Docs

Installation and Repo Setup

Start with the real install paths. This page covers GitHub download, Arduino IDE placement, PlatformIO linking, and the build flags that keep the first compile predictable.

Why this page matters

This page explains how Installation and Repo Setup fits into the wider ZeroKernel execution model, what problem it is meant to solve, and what trade-off you are actually accepting when you use it in production firmware. The goal is not to treat Installation and Repo Setup as an isolated API call, but to understand where it sits inside bounded scheduling, queue discipline, fault visibility, and profile selection.

Read this topic as an operational contract. Start from the smallest working path, wire it into a lean profile first, and only expand into richer routing, diagnostics, or transport state after you can prove that the timing outcome is still worth the extra flash and RAM. That mindset is what keeps ZeroKernel useful on small boards instead of turning it into another bloated abstraction.

The safest pattern is always the same: define the runtime boundary, keep the hot path short, measure the effect with compare scripts, and only then scale complexity. The examples below are not filler; they show the smallest repeatable patterns you can lift into real firmware when you need clean integration instead of ad-hoc loops.

Three practical patterns

Repository-first setup

Use this when you want a clean local source of truth and explicit control over updates.

Shell
    git clone git@github.com:ZeroBitsTech/ZeroKernel.git
cd ZeroKernel
bash scripts/run_desktop_tests.sh
  
Smallest valid runtime boot

Start from one bounded task and a visible board clock before you add queue work or network modules.

C++
    ZeroKernel.begin(boardMillis);
ZeroKernel.addTask("Sample", sampleTask, 100, 0, true);
ZeroKernel.tick();
  
PlatformIO profile lock

Pin the profile in build flags so footprint drift is intentional instead of accidental.

INI
    [env:esp32]
platform = espressif32
board = esp32dev
framework = arduino
build_flags =
  -DZEROKERNEL_PROFILE_LEAN_NET
  

What to verify while you use it

  • Validate timing before you validate aesthetics. A cleaner API is not a win if fast misses rise.
  • Prefer the smallest profile that still matches the workload, then add optional modules only when the measured payoff is obvious.
  • Keep callbacks and transport steps bounded so watchdog, panic flow, and queue limits remain meaningful.

Common mistakes that make results misleading

  • Do not copy a demo pattern into production firmware without measuring it on the real board and real build profile you plan to ship.
  • Do not read success counters without reading queue depth, timing, and workload label next to them.
  • Do not enable heavier diagnostics and compatibility flags in a lean target just because the defaults looked convenient.

Recommended working sequence

Start from the smallest valid path

Boot the runtime, register the minimum useful task set, and prove that the baseline timing is clean before adding optional layers.

Add one layer, then measure it

Introduce routing, diagnostics, or transport one layer at a time so the cost and payoff remain obvious.

Publish only repeatable results

Update docs, charts, or public claims only after the same workload survives the same validation path more than once.

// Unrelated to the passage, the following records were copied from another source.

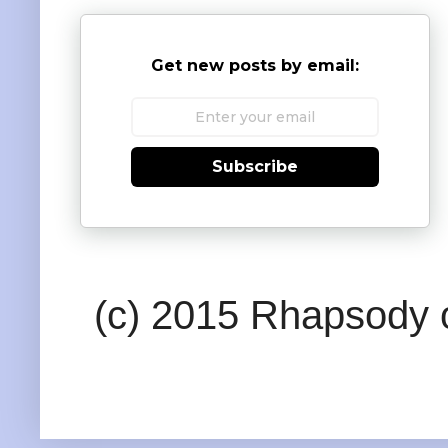
Get new posts by email:
Subscribe
(c) 2015 Rhapsody o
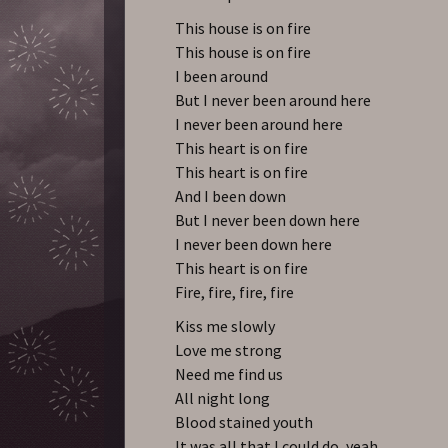
This house is on fire
This house is on fire
I been around
But I never been around here
I never been around here
This heart is on fire
This heart is on fire
And I been down
But I never been down here
I never been down here
This heart is on fire
Fire, fire, fire, fire
Kiss me slowly
Love me strong
Need me find us
All night long
Blood stained youth
It was all that I could do, yeah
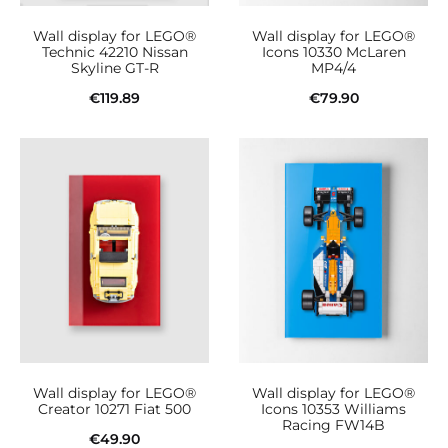
Wall display for LEGO®
Wall display for LEGO®
Technic 42210 Nissan
Icons 10330 McLaren
Skyline GT-R
MP4/4
€
119.89
€
79.90
Add to cart
Add to cart
Wall display for LEGO®
Wall display for LEGO®
Creator 10271 Fiat 500
Icons 10353 Williams
Racing FW14B
€
49.90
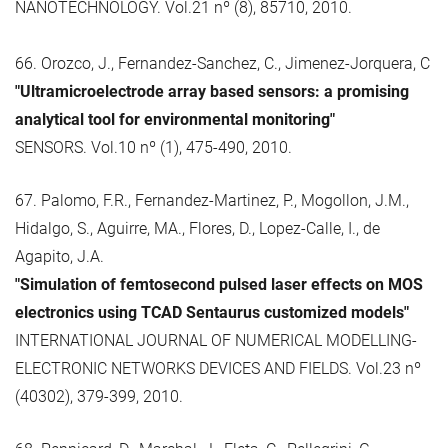
NANOTECHNOLOGY. Vol.21 nº (8), 85710, 2010.
66. Orozco, J., Fernandez-Sanchez, C., Jimenez-Jorquera, C
"Ultramicroelectrode array based sensors: a promising
analytical tool for environmental monitoring"
SENSORS. Vol.10 nº (1), 475-490, 2010.
67. Palomo, F.R., Fernandez-Martinez, P., Mogollon, J.M.,
Hidalgo, S., Aguirre, MA., Flores, D., Lopez-Calle, I., de
Agapito, J.A.
"Simulation of femtosecond pulsed laser effects on MOS
electronics using TCAD Sentaurus customized models"
INTERNATIONAL JOURNAL OF NUMERICAL MODELLING-
ELECTRONIC NETWORKS DEVICES AND FIELDS. Vol.23 nº
(40302), 379-399, 2010.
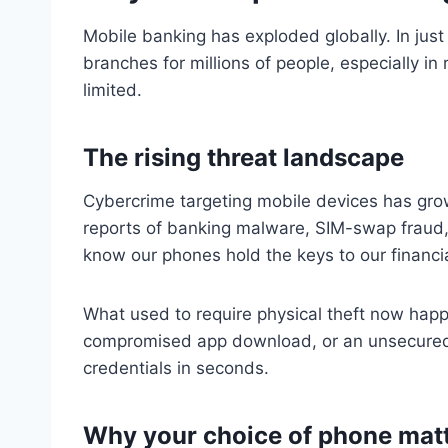
Mobile banking has exploded globally. In jus
branches for millions of people, especially in 
limited.
The rising threat landscape
Cybercrime targeting mobile devices has grow
reports of banking malware, SIM-swap fraud,
know our phones hold the keys to our financia
What used to require physical theft now happe
compromised app download, or an unsecured
credentials in seconds.
Why your choice of phone mat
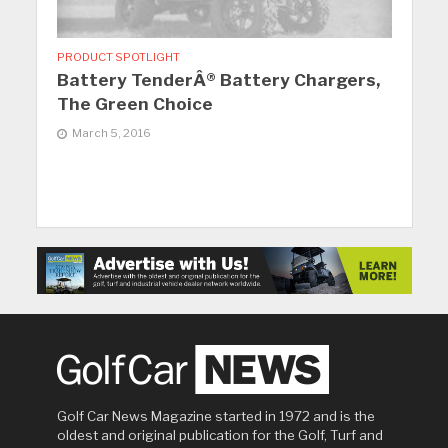
PRODUCT SPOTLIGHT
Battery TenderÂ® Battery Chargers,
The Green Choice
March 5, 2016
Golf Car News Magazine started in 1972 and is the
oldest and original publication for the Golf, Turf and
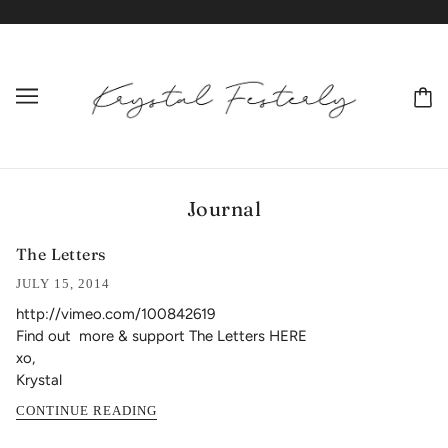
Journal
The Letters
JULY 15, 2014
http://vimeo.com/100842619
Find out more & support The Letters HERE
xo,
Krystal
CONTINUE READING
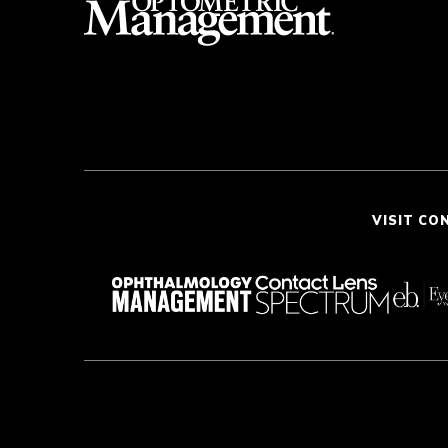
VISIT CO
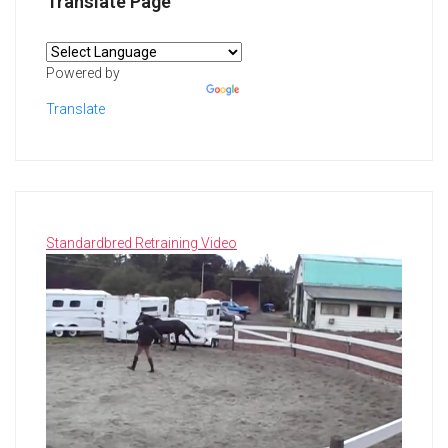
Translate Page
Powered by
Translate
Standardbred Retraining Video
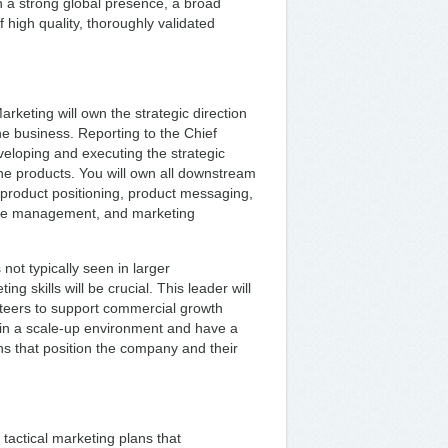
h a strong global presence, a broad
of high quality, thoroughly validated
keting will own the strategic direction
he business. Reporting to the Chief
veloping and executing the strategic
line products. You will own all downstream
, product positioning, product messaging,
ite management, and marketing
 not typically seen in larger
g skills will be crucial. This leader will
eteers to support commercial growth
 in a scale-up environment and have a
ns that position the company and their
 tactical marketing plans that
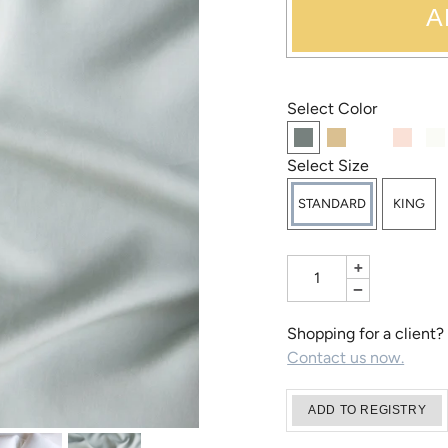
A
Select Color
Select Size
STANDARD
KING
+
−
Shopping for a client?
Contact us now.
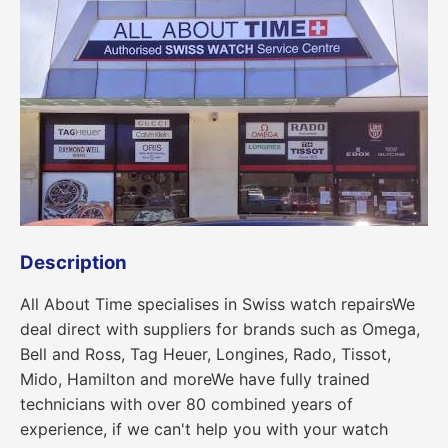
Description
All About Time specialises in Swiss watch repairsWe
deal direct with suppliers for brands such as Omega,
Bell and Ross, Tag Heuer, Longines, Rado, Tissot,
Mido, Hamilton and moreWe have fully trained
technicians with over 80 combined years of
experience, if we can't help you with your watch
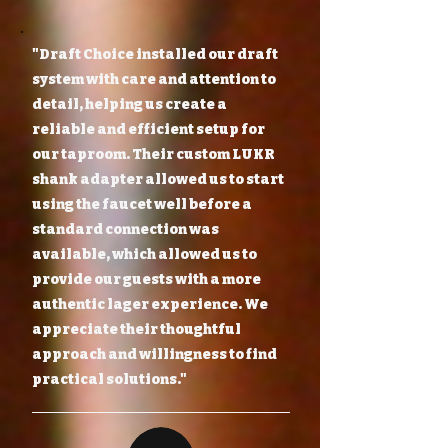
"Draft Choice installed our draft
system with care and attention to
detail, helping us create a
reliable and efficient setup for
our taproom. Their custom LUKR
shank adapter allowed us to start
using the faucet well before a
standard connection was
available, which allowed us to
provide our guests with a more
authentic lager experience. We
appreciate their thoughtful
approach and willingness to find
practical solutions."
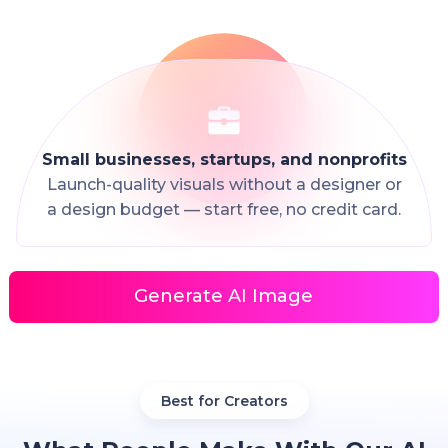
Small businesses, startups, and nonprofits
Launch-quality visuals without a designer or
a design budget — start free, no credit card.
Generate AI Image
Best for Creators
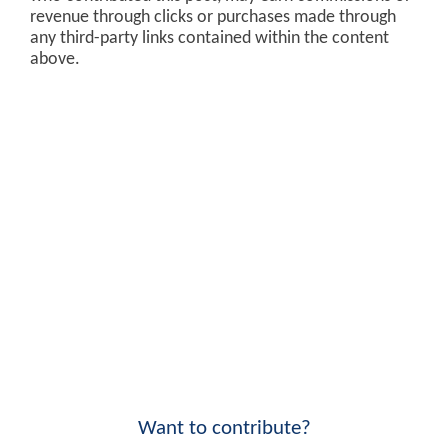
revenue through clicks or purchases made through
any third-party links contained within the content
above.
Want to contribute?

Clone or download the repo

ZeroKernel is distributed from the GitHub repository first. That keeps examples, scripts, manifest, and docs aligned to the same revision.

Shell
    git clone git@github.com:ZeroBitsTech/ZeroKernel.git
cd ZeroKernel
  

Arduino IDE layout

  1. Copy the repository folder, or the release archive contents, into your sketchbook libraries directory.
  2. Restart Arduino IDE so the library index refreshes.
  3. Open one of the examples first, compile, and only then move to your own firmware.
Text
    Documents/Arduino/libraries/ZeroKernel/
  library.properties
  src/
  examples/
  

PlatformIO layout

For PlatformIO, the simplest controlled approach is linking the repo locally and setting an explicit profile in build_flags.

INI
    [env:esp32]
platform = espressif32
board = esp32dev
framework = arduino
lib_deps =
  symlink://../ZeroKernel
build_flags =
  -DZEROKERNEL_PROFILE_LEAN_NET
  

First compile rule

  • Compile an existing example before you write your own task code.
  • Keep profile flags explicit from the first build so you know what footprint you are measuring.
  • Treat scripts and docs as part of the product, not optional extras.

Installation FAQ

Should I install from a release or clone the repo?

For active development, clone the repo. For locked firmware builds, a tagged release is safer and easier to reproduce.

Can I just copy the src folder alone?

You can, but you lose examples, scripts, and the validation workflow that keeps the runtime claims honest.

What is the safest way to validate this page on real hardware?

Start from the leanest profile that still matches the topic, run the narrowest compare script for this behavior, and only then move to heavier mixed workloads. Do not jump straight to a fully loaded build if the base timing is not yet proven.